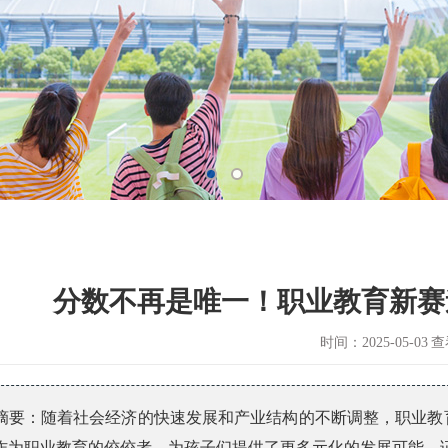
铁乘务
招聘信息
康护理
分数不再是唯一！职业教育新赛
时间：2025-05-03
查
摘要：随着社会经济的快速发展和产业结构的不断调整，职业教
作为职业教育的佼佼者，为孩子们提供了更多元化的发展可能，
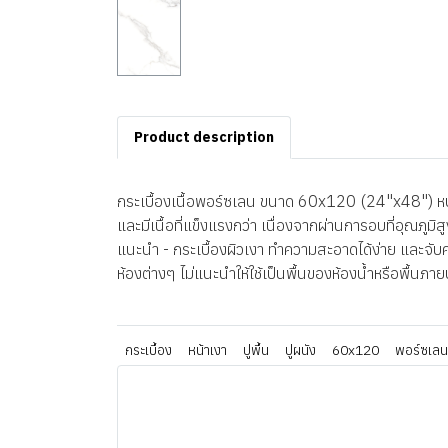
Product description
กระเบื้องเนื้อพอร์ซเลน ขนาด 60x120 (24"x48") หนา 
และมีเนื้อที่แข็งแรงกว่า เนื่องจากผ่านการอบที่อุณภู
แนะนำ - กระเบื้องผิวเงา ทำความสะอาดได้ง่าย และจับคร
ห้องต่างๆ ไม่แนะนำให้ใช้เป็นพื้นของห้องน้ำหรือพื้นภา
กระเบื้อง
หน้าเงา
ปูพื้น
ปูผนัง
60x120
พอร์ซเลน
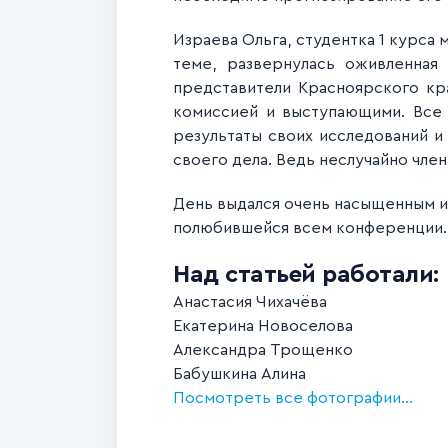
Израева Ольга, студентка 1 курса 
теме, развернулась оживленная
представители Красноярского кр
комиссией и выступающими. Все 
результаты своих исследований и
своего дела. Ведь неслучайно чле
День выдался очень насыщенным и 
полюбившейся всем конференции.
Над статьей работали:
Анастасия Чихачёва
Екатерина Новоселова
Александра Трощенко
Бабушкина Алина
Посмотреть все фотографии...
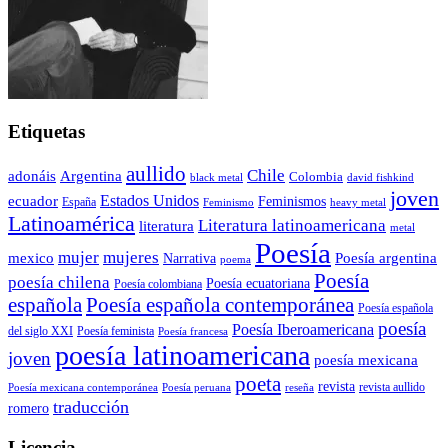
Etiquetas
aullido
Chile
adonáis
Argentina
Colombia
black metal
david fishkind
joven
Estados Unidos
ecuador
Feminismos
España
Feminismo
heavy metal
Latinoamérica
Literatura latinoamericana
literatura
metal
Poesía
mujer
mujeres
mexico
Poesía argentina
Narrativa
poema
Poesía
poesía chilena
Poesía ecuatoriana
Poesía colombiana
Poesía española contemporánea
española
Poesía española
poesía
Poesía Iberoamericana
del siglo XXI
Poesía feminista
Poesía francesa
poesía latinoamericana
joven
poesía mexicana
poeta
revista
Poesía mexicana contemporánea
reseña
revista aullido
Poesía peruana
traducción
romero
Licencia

+-------+

• 할 일: 위 기록에서 "Израева Ольга, студентка 1 курса"이 들어 있는 줄부터 "Посмотреть все фотографии..."가 들어 있는 줄까지, 두 줄을 포함하여 한 글자도 바꾸지 말고 다시 적어 주세요.

• 완성된 답안:
Израева Ольга, студентка 1 курса 
теме, развернулась оживленная
представители Красноярского кр
комиссией и выступающими. Все 
результаты своих исследований и
своего дела. Ведь неслучайно чле
День выдался очень насыщенным и 
полюбившейся всем конференции.
Над статьей работали:
Анастасия Чихачёва
Екатерина Новоселова
Александра Трощенко
Бабушкина Алина
Посмотреть все фотографии...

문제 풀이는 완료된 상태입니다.